To begin with, these sculptures of the late 1960s and early 1970s are less closed, less inward-turning than their predecessors. Instead, they open up more and begin to reach beyond themselves, sometimes with startling aggressiveness and daring... They also highlight the risks of having a sculpture be little more than an open line in space, a risk that Meadmore deliberately and successfully pushes as far as he can in these particular works. Meadmore's most open and attenuated sculptures, they are among his most succinct and elegant. Taken together, they highlight, as almost no other work, the opposition between line and mass that lies at the core of Meadmore's sculpture.

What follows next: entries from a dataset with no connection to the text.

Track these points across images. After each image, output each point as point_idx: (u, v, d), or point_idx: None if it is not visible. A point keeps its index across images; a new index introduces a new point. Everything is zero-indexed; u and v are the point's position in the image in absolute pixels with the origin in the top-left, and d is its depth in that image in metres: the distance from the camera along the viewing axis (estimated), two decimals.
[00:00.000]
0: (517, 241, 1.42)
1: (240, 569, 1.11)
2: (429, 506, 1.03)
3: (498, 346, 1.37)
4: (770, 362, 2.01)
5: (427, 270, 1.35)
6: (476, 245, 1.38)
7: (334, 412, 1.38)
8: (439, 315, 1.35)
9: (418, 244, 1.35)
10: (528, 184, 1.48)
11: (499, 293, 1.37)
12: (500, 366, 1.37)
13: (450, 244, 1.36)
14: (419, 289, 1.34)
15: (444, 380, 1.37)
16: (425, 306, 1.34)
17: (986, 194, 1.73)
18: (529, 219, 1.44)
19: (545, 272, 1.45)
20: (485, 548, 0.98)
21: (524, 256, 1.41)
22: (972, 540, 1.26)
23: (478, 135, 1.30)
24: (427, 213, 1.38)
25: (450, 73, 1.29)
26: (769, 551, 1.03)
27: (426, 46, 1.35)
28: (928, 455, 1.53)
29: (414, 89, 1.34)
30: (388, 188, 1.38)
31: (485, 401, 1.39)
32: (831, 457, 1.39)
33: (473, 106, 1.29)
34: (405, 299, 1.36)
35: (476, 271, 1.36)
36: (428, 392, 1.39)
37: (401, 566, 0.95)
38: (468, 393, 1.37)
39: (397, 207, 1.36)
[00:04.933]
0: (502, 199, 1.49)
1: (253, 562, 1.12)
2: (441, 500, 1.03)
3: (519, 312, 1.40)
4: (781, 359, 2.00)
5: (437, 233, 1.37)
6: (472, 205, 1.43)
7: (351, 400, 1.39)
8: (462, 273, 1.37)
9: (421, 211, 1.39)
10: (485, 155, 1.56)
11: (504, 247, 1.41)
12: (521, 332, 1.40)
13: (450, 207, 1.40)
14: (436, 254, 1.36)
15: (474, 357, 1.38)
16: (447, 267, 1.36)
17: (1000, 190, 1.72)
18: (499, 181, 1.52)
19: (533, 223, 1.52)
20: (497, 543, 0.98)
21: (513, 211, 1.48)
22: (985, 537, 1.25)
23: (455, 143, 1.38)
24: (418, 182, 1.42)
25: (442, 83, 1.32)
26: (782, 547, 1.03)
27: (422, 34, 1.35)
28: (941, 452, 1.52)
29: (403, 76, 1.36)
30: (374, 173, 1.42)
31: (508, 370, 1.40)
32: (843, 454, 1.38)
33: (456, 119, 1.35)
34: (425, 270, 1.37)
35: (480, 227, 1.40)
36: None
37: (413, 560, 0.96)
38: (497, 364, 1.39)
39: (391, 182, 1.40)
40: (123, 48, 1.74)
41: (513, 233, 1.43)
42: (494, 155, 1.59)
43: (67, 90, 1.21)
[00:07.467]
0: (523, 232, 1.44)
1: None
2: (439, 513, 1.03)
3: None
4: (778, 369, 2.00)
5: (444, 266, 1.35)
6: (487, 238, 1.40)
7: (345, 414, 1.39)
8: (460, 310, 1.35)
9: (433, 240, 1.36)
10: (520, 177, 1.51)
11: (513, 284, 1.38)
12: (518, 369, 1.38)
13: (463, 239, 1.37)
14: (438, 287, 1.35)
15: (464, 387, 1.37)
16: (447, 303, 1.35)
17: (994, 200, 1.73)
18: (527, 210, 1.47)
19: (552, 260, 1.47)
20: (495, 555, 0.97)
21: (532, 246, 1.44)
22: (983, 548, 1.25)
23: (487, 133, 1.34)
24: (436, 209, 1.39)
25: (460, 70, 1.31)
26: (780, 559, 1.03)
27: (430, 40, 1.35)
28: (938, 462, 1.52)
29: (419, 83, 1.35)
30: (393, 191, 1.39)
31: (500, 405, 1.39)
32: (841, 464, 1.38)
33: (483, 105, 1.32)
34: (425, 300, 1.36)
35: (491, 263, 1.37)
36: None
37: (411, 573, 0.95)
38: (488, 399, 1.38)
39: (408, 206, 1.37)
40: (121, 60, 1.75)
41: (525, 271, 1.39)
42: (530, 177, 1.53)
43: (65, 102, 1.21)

In addition, they represent the ultimate expression, in their expansiveness and dispersal, of the lesson he had learned from Barnett Newman.
By opening up more now, by adopting more irregular configurations, and particularly by abandoning their tense coilings, Meadmore's sculptures change noticeably. They can no longer be read in terms of a beginning, a middle and an end. Instead, they become more episodic, one moment appearing self-contained and at another simply appearing as one segment of an absent whole. In so doing, they become more abstract.
'...The cumulative effect of these changes is that Meadmore's sculptures have become more gestural. That is, in their form they suggest the rapid motion through space of a limb or a body, or the disembodied residue of such motion. They have more in common with purely aesthetic things, such as a drawn line, than with a recognizable object existing in the world...'1
1. Gibson, E., The Sculpture of Clement Meadmore, Hudson Hills Press, New York, 1994, pp. 47 & 52.